Presiden Gus Dur memberi amnesti kepada Ketua Partai Rakyat Demokratik (PRD) serta aktivis HAM, Budiman Sudjatmiko, yang dipenjara saat Orde Baru atas tuduhan menjadi dalang kerusuhan peristiwa 27 Juli 1996. Selain itu, Gus Dur juga memberi amnesti kepada sejumlah anggota Gerakan Aceh Merdeka (GAM) yang sedang menjalani hukuman pidana makar, yakni Amir Syam, Ridwan Abbas, Abdullah Husen, dan M. Thaher Daud. Presiden Susilo Bambang Yudhoyono, melalui Keppres Nomor 22 Tahun 2005 memberikan amnesti kepada 2.000 anggota GAM. Presiden Jokowi memberikan amnesti pada Tahun 2016 kepada mantan pimpinan kelompok bersenjata di Aceh Timur, yakni Nurdin Ismail alias Din Minimi dan kelompoknya. Jokowi juga memberi amnesti kepada dosen Universitas Syiah Kuala, Saiful Mahdi dan Baiq Nuril, yang dijerat Undang-Undang Informasi dan Transaksi Elektronik (UU ITE) terkait pencemaran nama baik.

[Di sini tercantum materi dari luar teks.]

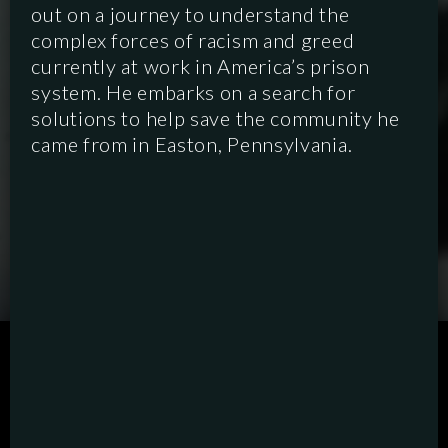
out on a journey to understand the
complex forces of racism and greed
currently at work in America’s prison
system. He embarks on a search for
solutions to help save the community he
came from in Easton, Pennsylvania.
SCRIPTED
HYBRID
ANIMATION
DOCUMENTARY
DIGITAL/PODCAST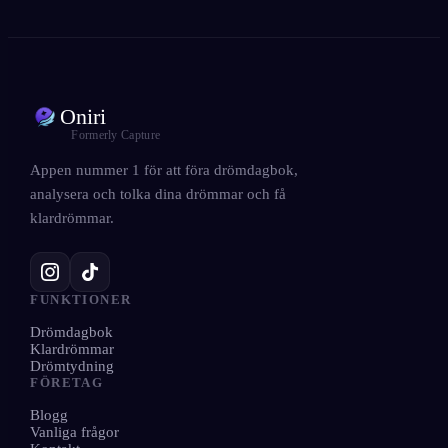
Oniri
Formerly Capture
Appen nummer 1 för att föra drömdagbok,
analysera och tolka dina drömmar och få
klardrömmar.
FUNKTIONER
Drömdagbok
Klardrömmar
Drömtydning
FÖRETAG
Blogg
Vanliga frågor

Dalam perspektif sejarah dapat dilihat bahwa pemberian amnesti maupun abolisi cenderung diterapkan terhadap delik-delik politik dan sebagian kecil delik tentang UU ITE. Sedangkan di era Presiden Prabowo pemberian amnesti dan abolisi diberikan salah duanya terhadap delik tindak pidana korupsi yakni terhadap Tom Lembong dan Hasto Kristiyanto. Hal ini kemudian membuncahkan diskursus perdebatan. Beberapa akademisi menilai amnesti dan abolisi tidak dapat diberikan terhadap kasus korupsi. Pada prinsipnya, diskursus tersebut terjadi karena terdapat kekosongan hukum terkait pengaturan amnesti dan abolisi. Konkritnya, tidak ada undang-undang baru yang mengatur mengenai substansi dan prosedur tentang amnesti dan abolisi sehingga pemberian amnesti dan abolisi tidak terdapat batasan secara limitatif.

Kekosongan Hukum Amnesti dan Abolisi

Jika kita pahami seksama pada dasarnya pengaturan teknis terkait amnesti dan abolisi mengalami kekosongan secara hukum. Pengaturan norma dalam konstitusi pasti memerlukan aturan hukum lebih teknis terkait operasionalisasi namun di sisi lain aturan teknis terkait mandat amnesti dan abolisi dalam konstitusi yang diatur lebih lanjut dalam UU Darurat 11 Tahun 1954 bersifat einmaligh atau sekali selesai karena hanya berlaku bagi subjek yang disebutkan dalam UU tersebut.

Amnesti dan abolisi hingga saat ini belum diatur secara tegas dalam sebuah undang-undang. Pemerintah dalam menyelenggarakan amnesti dan abolisi selama ini hanya mendasarkan pada ketentuan Pasal 14 ayat (2) UUD NRI Tahun 1945.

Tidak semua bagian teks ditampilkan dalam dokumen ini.